The State of the Union ahead

We need a revival. To be clear, the revival we need isn’t a spirit of America but of the Spirit of Christ. Not the spirit of the age, of the revolutionary nor civil wars, but the spirit reflected in the right and righteous declaration that:

“We hold these truths to be self-evident, that all men are created equal, that they are endowed by their Creator with certain unalienable Rights, that among these are Life, Liberty and the pursuit of Happiness.” 

Do we understand that the basis of our union as a nation is derived from the understanding that each and every individual human being lives in relationship to the Creator God? The universe is personal, but the person around whom it revolves is neither you nor me nor the U.S President. 

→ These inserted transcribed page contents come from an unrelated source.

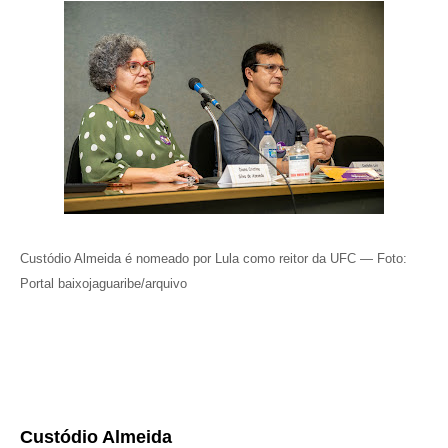
Custódio Almeida é nomeado por Lula como reitor da UFC — Foto:
Portal baixojaguaribe/arquivo
Custódio Almeida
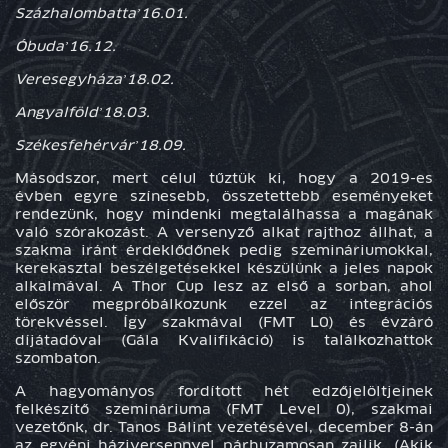
Százhalombatta
’16.01.
Óbuda
’16.12.
Veresegyháza
’18.02.
Angyalföld
’18.03.
Székesfehérvár
’18.09.
Másodszor
, mert célul tűztük ki, hogy a 2019-es
évben egyre színesebb, összetettebb eseményeket
rendezünk, hogy mindenki megtalálhassa a magának
való szórakozást. A versenyző alkat rajthoz állhat, a
szakma iránt érdeklődőnek pedig szemináriumokkal,
kerekasztal beszélgetésekkel készülünk a jeles napok
alkalmával. A Thor Cup lesz az első a sorban, ahol
először megpróbálkozunk ezzel az integrációs
törekvéssel. Így szakmával (FMT L0) és évzáró
díjátadóval (Gála Kvalifikáció) is találkozhattok
szombaton.
A hagyományos fordított hét edzőjelöltjeinek
felkészítő szemináriuma (FMT Level 0), szakmai
vezetőnk, dr. Tanos Bálint vezetésével, december 8-án
az egyéni háziversennyel párhuzamosan zajlik. (Akik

A sober assessment of the State of the Union of the United States should compel each of us to make a sober assessment of the state of our own union with Jesus Christ. Here are some questions to consider your state of Union: Do I see and am I leaning into the redemptive arc of history? Do I see and am I living into the purposes and ways of God with humility? Am I offering my life as a living sacrifice holy and acceptable to God, loving others as God has loved me in Christ? Is the greatness with which I’m concerned the glory of God and am I compelled to pour out my life as a living extension of His grace in the world without partiality? 

Draft your own state of the union address

  • About the state of your own union with Christ. 
  • About the state of the union of the local church of which you are a part. 
  • About the state of the union of the nation in which you live. 
  • About the state of the union of the body of believers in the world. 
  • About the state of the union of the Kingdom of God. 

See how your perspective on the laundry list in the annual State of the Union address of the President of the United States is affected by this exercise. Give it a go! How would you characterize the state of the Union?